▶ _Task item_: Reproduce verbatim the part of the material below that opens with the line containing "Kategoriler" and closes with the line containing "Son Yazılar", including both of those lines.

▶ _Saved entries_:

————

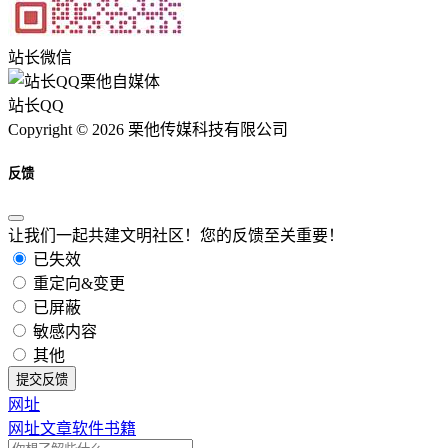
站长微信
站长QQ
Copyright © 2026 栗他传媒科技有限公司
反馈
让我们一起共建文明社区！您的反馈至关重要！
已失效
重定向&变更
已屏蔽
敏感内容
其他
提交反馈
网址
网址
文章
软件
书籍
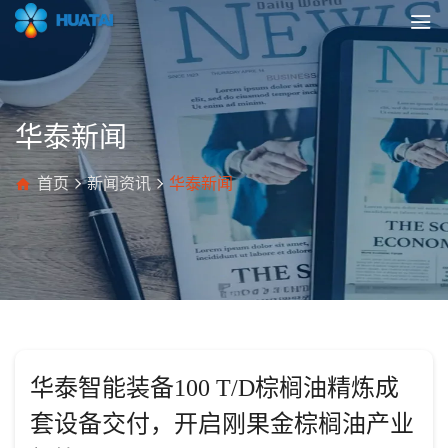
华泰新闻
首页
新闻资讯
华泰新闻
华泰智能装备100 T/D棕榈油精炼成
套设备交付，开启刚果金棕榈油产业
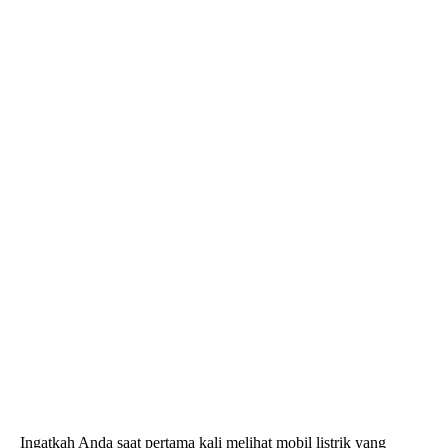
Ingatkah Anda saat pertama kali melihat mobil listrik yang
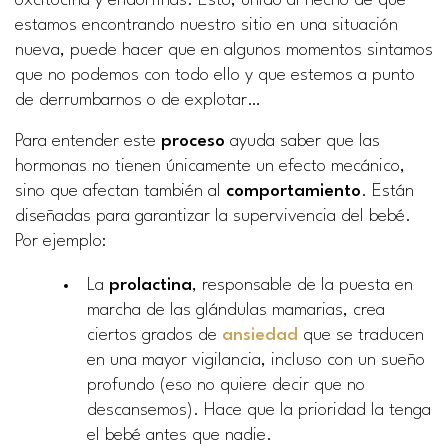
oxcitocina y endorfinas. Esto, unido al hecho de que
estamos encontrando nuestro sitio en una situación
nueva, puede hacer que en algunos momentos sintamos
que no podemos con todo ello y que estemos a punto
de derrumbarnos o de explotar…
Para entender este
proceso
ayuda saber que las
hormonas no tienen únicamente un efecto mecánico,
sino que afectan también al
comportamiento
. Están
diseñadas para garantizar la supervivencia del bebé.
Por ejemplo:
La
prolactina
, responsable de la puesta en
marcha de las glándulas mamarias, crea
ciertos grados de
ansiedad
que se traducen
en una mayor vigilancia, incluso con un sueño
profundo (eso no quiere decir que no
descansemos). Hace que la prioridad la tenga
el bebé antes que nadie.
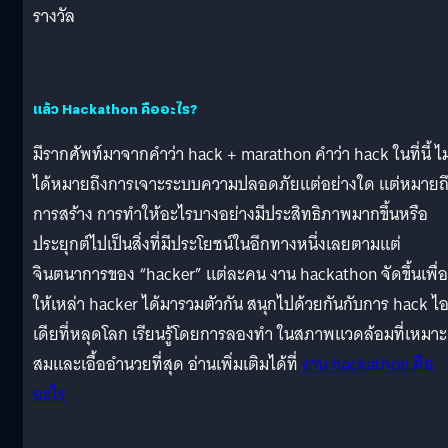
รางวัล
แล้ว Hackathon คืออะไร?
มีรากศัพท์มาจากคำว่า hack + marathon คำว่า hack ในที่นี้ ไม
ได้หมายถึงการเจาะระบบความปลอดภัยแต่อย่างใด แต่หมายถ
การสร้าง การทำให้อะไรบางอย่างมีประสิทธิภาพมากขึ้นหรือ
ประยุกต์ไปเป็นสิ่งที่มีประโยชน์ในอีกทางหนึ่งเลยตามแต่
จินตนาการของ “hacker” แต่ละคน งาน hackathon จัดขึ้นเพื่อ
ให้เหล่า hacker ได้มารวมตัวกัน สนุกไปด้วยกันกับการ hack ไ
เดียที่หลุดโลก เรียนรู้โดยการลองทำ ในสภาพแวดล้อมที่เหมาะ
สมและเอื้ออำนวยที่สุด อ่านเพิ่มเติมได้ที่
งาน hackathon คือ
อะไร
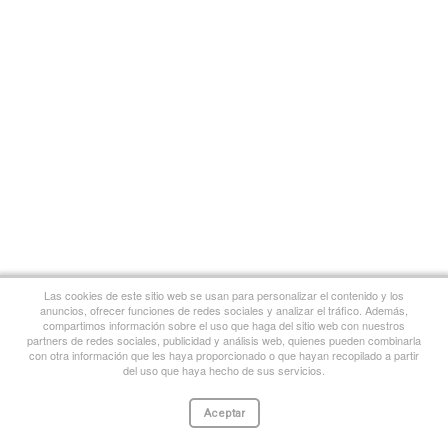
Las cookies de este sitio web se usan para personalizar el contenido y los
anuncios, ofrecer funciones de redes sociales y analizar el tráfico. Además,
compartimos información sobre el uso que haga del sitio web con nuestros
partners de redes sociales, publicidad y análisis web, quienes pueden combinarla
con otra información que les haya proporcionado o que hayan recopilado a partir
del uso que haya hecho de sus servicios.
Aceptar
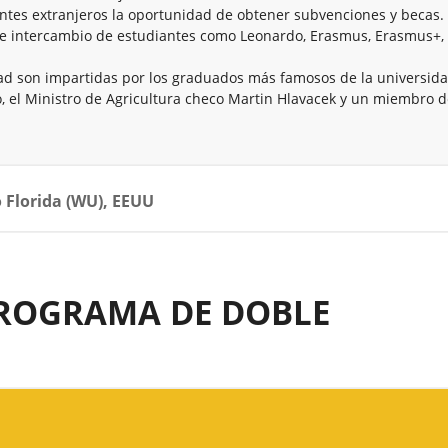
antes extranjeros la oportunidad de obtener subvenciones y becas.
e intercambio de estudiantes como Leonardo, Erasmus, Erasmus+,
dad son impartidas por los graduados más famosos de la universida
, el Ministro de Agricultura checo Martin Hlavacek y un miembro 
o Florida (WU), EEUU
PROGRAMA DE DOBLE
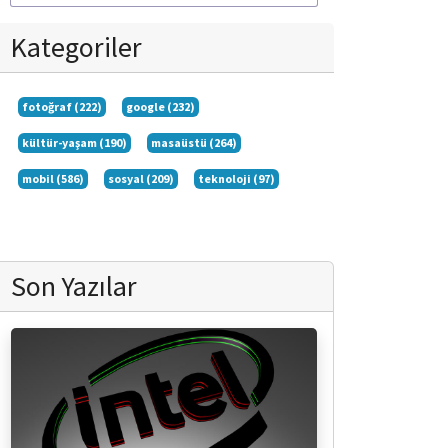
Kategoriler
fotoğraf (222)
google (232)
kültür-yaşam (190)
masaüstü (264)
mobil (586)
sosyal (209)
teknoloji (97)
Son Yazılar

————

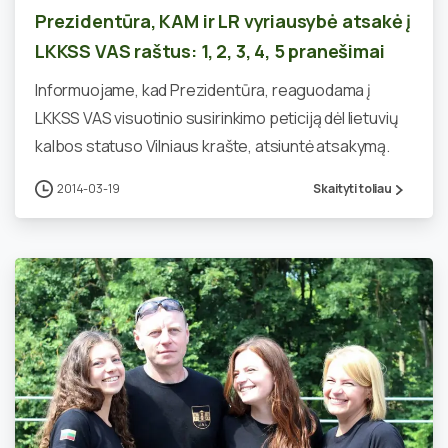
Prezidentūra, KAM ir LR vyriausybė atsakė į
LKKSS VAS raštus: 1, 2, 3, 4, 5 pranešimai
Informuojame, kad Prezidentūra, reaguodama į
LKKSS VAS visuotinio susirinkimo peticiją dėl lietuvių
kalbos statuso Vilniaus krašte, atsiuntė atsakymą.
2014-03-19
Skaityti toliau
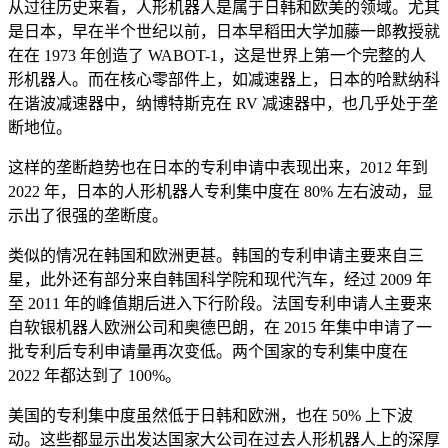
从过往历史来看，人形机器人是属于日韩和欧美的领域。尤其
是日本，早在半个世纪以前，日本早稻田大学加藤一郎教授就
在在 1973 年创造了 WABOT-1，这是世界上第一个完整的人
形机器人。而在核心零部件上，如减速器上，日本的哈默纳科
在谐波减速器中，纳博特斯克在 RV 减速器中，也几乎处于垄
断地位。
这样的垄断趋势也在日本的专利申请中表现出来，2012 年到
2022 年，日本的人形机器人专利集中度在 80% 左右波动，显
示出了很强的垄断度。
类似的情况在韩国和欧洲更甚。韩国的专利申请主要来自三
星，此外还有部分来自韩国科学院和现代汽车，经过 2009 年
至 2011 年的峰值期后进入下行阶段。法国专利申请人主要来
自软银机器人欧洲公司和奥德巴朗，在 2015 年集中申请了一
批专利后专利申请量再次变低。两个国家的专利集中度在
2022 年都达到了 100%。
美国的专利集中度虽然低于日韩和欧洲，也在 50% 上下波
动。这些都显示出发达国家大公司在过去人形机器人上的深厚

————

▶ _Solution_:
Kategoriler
fotoğraf (222)
google (232)
kültür-yaşam (190)
masaüstü (264)
mobil (586)
sosyal (209)
teknoloji (97)
Son Yazılar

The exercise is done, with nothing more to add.